[Data listing — start]
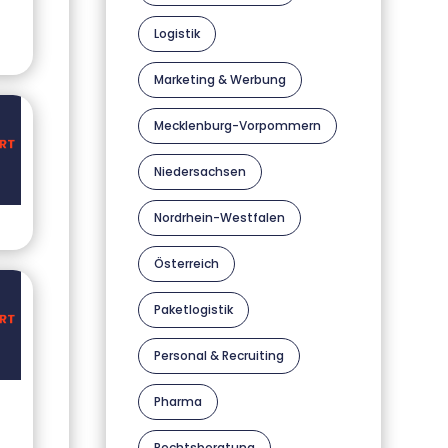
Logistik
Marketing & Werbung
Mecklenburg-Vorpommern
Niedersachsen
Nordrhein-Westfalen
Österreich
Paketlogistik
Personal & Recruiting
Pharma
Rechtsberatung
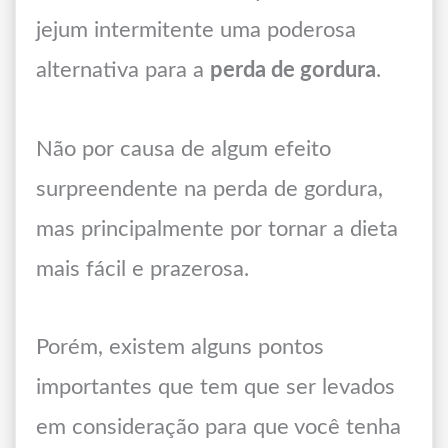
jejum intermitente uma poderosa
alternativa para a
perda de gordura
.
Não por causa de algum efeito
surpreendente na perda de gordura,
mas principalmente por tornar a dieta
mais fácil e prazerosa.
Porém, existem alguns pontos
importantes que tem que ser levados
em consideração para que você tenha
[Data listing — finish]
● **What the exercise asks**: Once you find the line containing "surpreendente na perda", copy it and every line after it through the end of the records, exactly as they stand.

● **Solution to the exercise**:
surpreendente na perda de gordura,
mas principalmente por tornar a dieta
mais fácil e prazerosa.
Porém, existem alguns pontos
importantes que tem que ser levados
em consideração para que você tenha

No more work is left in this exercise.